現存する研究のほとんどは、甲状腺癌の検出に深い畳み込みニューラルネットワークを適用することに焦点を当てている。
二項分類における良好な性能にもかかわらず、限定的な研究は甲状腺疾患の多型分類を探求しており、甲状腺疾患の異なるタイプの共存状況の診断についてはあまり知られていない。
そこで本研究では,甲状腺疾患のマルチクラス分類課題に対処するために,新しいマルチチャネル畳み込みニューラルネットワーク(CNN)アーキテクチャを提案する。
マルチチャネルCNNはCTの利点を生かし,全甲状腺の包括的診断を推進し,疾患の共存状況を強調した。
また,cnnモデルの診断精度を高めるための代替戦略についても検討した。
ベンチマーク実験は、標準のシングルチャネルCNNアーキテクチャと比較して、提案したマルチチャネルCNNアーキテクチャの性能改善を示す。
より具体的には、マルチチャネルcnnは0.902, 0.892, 0.909, 0.993, 0.898をそれぞれ獲得したシングルチャネルcnnとは対照的に、0.99, 0.944, 0.896, 0.994, 0.917, f1の精度を達成した。
また, 性別群では, 女性群では0.908, 男性群では0.901の診断精度が得られた。
この結果から,提案したマルチチャネルCNNの一般化は良好であり,臨床現場での計算的意思決定支援に活用できる可能性が示唆された。
関連論文リスト
- Brain Tumor Classification on MRI in Light of Molecular Markers [61.77272414423481]
1p/19q遺伝子の同時欠失は、低グレードグリオーマの臨床成績と関連している。
本研究の目的は,MRIを用いた畳み込みニューラルネットワークを脳がん検出に活用することである。

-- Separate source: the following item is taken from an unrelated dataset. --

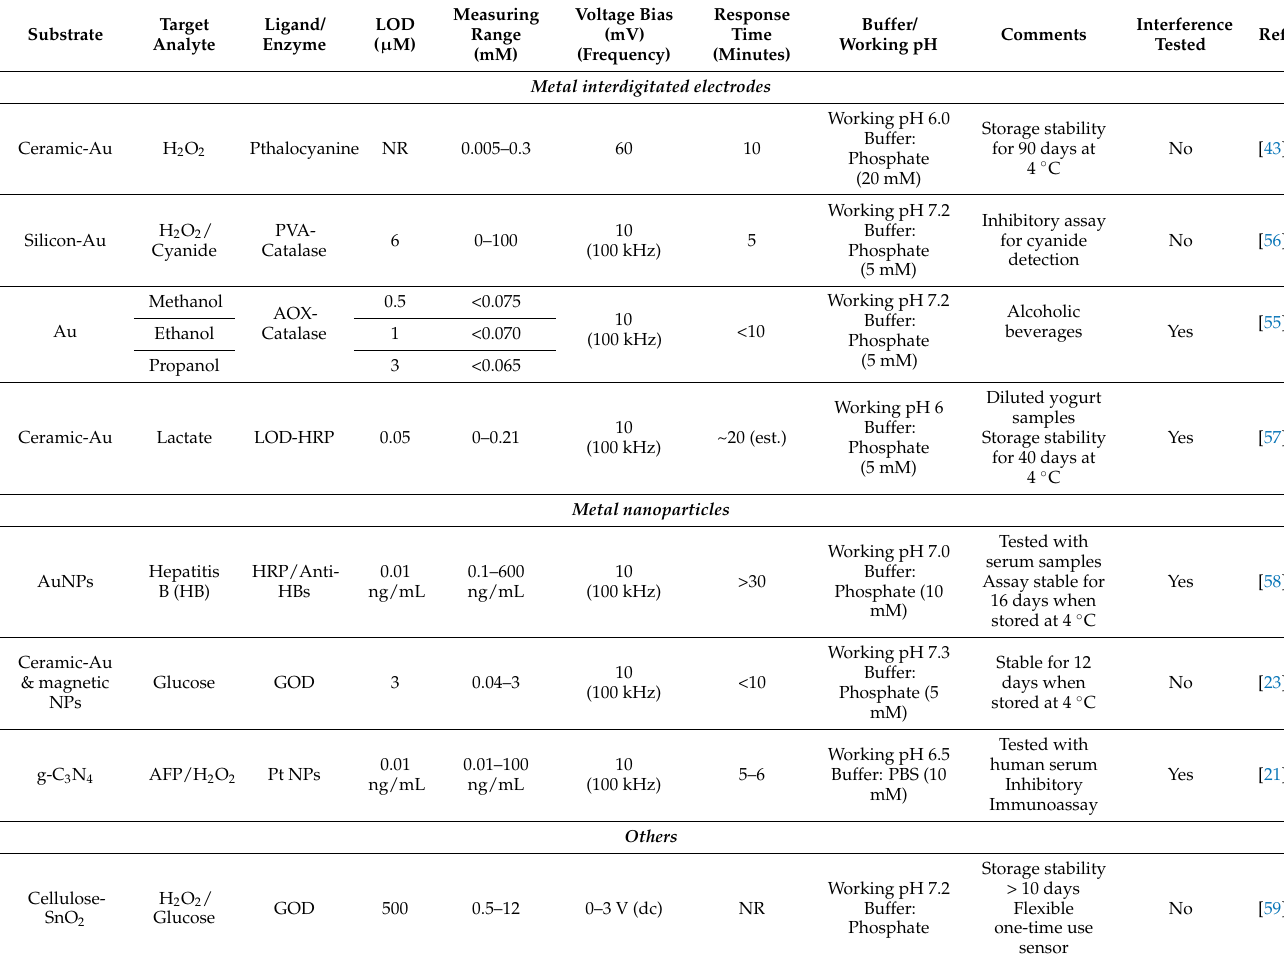
Table 2. Summary of H 2 O 2 conductometric sensors with the crucial sensor properties including LOD, measuring range, voltage bias, response time, buffer and working pH. Where AOX: Alcohol oxidase, PVA: Polyvinyl alcohol, g-C 3 N 4 : graphitic carbon nitride, Au: Gold, AuNPs: Gold nanoparticles, AFP: alpha-fetoprotein, LOD: Lactate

論文 参考訳(メタデータ) (2024-09-29T07:04:26Z) - Classification of Endoscopy and Video Capsule Images using CNN-Transformer Model [1.0994755279455526]
本研究では、トランスフォーマーと畳み込みニューラルネットワーク(CNN)の利点を組み合わせて分類性能を向上させるハイブリッドモデルを提案する。
GastroVisionデータセットでは,精度,リコール,F1スコア,精度,マシューズ相関係数(MCC)が0.8320,0.8386,0.8324,0.8386,0.8191であった。
論文 参考訳(メタデータ) (2024-08-20T11:05:32Z) - Multiple Instance Ensembling For Paranasal Anomaly Classification In The
Maxillary Sinus [46.1292414445895]
副鼻腔奇形は幅広い形態学的特徴を持つ。
副鼻腔異常分類への現在のアプローチは、一度に1つの異常を特定することに制約されている。
3次元畳み込みニューラルネットワーク(CNN)を用いて正常上顎骨(MS)とMSをポリープや嚢胞で分類する可能性を検討した。
論文 参考訳(メタデータ) (2023-03-31T09:23:27Z) - Deep-Learning Tool for Early Identifying Non-Traumatic Intracranial
Hemorrhage Etiology based on CT Scan [40.51754649947294]
深層学習モデルは、2011年1月から2018年4月までに収集された非外傷性ICHを用いた1868個のNCCTスキャンを用いて開発された。
診断成績は臨床医の成績と比較した。
臨床医は, システム拡張による特定の出血エチオロジーの感度, 特異性, 精度を著しく改善した。
論文 参考訳(メタデータ) (2023-02-02T08:45:17Z) - Multi-Label Classification of Thoracic Diseases using Dense Convolutional Network on Chest Radiographs [0.0]
そこで本研究では,1回の検査で複数の病態を検出できる多ラベル疾患予測モデルを提案する。
提案モデルでは,AUCスコアが0.896であった。
論文 参考訳(メタデータ) (2022-02-08T00:43:57Z) - Multiple Time Series Fusion Based on LSTM An Application to CAP A Phase
Classification Using EEG [56.155331323304]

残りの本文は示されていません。